To improve useability and functionality, Hive 3 significantly changed table creation.
- Creates ACID-compliant table, which is the default in CDP
- Supports simple writes and inserts
- Writes to multiple partitions
- Inserts multiple data updates in a single SELECT statement
- Eliminates the need for bucketing.
If you have an ETL pipeline that creates tables in Hive, the tables will be created as ACID. Hive now tightly controls access and performs compaction periodically on the tables. The way you access managed Hive tables from Spark and other clients changes. In CDP, access to external tables requires you to set up security access permissions.
Before Upgrade to CDP
In CDH and HDP 2.6.5, by default CREATE TABLE created a non-ACID table.
After Upgrade to CDP
In CDP, by default CREATE TABLE creates a full, ACID transactional table in ORC format.
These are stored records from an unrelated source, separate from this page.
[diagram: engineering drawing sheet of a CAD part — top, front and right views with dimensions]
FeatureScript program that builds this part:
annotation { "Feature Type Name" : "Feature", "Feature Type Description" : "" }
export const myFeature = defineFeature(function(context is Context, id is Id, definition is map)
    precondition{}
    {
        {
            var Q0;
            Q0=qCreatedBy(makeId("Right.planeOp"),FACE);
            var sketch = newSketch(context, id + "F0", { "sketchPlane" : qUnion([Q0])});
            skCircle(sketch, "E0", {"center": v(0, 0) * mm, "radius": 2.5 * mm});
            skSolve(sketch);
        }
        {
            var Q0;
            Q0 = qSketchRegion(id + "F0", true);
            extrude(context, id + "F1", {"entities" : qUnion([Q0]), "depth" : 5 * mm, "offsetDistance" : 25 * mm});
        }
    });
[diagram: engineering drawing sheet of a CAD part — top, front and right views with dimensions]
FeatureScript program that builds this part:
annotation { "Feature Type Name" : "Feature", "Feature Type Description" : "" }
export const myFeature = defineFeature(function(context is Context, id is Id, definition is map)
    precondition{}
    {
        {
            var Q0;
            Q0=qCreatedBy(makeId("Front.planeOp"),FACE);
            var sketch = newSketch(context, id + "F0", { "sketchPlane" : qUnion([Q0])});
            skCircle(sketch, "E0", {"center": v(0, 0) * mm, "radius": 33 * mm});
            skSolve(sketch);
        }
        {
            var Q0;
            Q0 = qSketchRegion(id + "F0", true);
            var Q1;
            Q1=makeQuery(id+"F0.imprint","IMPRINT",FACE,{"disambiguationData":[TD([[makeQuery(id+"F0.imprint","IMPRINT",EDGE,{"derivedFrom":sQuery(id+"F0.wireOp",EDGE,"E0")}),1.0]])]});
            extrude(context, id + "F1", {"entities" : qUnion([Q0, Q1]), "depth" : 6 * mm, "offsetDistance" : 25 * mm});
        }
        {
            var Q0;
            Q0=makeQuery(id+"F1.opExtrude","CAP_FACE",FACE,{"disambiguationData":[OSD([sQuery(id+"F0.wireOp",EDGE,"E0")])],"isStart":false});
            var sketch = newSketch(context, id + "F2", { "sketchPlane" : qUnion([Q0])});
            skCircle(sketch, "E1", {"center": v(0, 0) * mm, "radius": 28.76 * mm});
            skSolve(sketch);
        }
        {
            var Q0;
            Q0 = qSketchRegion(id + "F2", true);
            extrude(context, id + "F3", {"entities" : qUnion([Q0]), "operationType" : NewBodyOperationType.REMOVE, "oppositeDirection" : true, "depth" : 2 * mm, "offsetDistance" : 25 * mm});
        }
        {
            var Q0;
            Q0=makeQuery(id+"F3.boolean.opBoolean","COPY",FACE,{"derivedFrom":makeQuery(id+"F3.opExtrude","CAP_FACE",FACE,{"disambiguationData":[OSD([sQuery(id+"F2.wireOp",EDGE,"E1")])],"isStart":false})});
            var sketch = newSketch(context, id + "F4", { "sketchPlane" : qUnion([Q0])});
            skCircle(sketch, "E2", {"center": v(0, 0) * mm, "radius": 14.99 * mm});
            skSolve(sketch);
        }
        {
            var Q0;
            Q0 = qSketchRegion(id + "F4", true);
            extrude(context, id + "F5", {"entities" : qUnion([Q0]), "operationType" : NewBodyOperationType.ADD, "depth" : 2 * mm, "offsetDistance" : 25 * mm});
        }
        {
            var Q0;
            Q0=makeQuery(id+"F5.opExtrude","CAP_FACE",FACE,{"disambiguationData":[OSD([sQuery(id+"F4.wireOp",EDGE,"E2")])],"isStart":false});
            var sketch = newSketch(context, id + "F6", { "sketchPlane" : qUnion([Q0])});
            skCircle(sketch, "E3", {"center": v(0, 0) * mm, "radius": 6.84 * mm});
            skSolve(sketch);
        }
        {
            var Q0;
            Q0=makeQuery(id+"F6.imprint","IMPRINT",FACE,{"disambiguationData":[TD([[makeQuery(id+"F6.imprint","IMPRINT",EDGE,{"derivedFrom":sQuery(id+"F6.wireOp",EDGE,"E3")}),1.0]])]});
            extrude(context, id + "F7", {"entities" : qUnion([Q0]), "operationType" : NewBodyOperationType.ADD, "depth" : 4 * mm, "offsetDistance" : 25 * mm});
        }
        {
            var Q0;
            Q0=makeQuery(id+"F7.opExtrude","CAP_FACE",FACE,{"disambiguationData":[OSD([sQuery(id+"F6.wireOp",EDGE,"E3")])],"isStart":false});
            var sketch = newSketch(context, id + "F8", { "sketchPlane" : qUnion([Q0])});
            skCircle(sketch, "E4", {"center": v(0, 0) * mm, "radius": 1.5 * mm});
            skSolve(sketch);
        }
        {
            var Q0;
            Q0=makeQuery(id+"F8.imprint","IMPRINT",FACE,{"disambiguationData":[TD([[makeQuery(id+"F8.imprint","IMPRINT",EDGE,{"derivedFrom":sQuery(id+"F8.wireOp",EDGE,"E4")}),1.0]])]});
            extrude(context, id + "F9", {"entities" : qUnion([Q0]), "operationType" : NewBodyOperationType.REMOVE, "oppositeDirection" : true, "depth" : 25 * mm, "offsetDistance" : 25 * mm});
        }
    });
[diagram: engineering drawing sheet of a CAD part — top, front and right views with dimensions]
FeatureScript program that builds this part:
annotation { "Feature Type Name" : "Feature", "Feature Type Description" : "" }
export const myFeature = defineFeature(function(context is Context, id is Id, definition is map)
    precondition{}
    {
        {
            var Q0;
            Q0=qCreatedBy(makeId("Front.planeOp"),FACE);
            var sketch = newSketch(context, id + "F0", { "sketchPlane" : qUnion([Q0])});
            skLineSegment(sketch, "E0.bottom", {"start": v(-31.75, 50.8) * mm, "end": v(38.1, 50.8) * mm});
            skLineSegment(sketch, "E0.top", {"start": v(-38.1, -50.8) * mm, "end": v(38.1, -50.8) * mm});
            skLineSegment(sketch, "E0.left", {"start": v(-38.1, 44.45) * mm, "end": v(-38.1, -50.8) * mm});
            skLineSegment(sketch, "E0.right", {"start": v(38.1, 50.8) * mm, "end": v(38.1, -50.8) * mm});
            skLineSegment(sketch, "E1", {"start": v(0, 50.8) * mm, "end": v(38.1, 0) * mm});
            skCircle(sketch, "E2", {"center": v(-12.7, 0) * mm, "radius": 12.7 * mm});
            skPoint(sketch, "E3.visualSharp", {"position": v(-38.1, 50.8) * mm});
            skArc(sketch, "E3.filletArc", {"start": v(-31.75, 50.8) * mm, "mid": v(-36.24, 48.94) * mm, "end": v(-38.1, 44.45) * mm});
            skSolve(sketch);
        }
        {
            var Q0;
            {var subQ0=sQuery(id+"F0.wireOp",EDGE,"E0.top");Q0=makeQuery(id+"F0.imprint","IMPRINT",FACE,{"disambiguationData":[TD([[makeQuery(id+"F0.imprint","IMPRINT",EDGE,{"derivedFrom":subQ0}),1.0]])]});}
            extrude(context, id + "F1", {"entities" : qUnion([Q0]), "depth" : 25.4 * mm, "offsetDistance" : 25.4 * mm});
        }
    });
- Configure legacy CREATE TABLE behavior (see the next section) to create external tables by default.
- To read Hive ACID tables from Spark, you connect to Hive using the Hive Warehouse Connector (HWC) or the HWC Spark Direct Reader. To write ACID tables to Hive from Spark, you use the HWC and HWC API. Spark creates an external table with the purge property when you do not use the HWC API. For more information, see HWC Spark Direct Reader and Hive Warehouse Connector.
- Set up Ranger policies and HDFS ACLs for tables. For more information, see HDFS ACLs and HDFS ACL Permissions.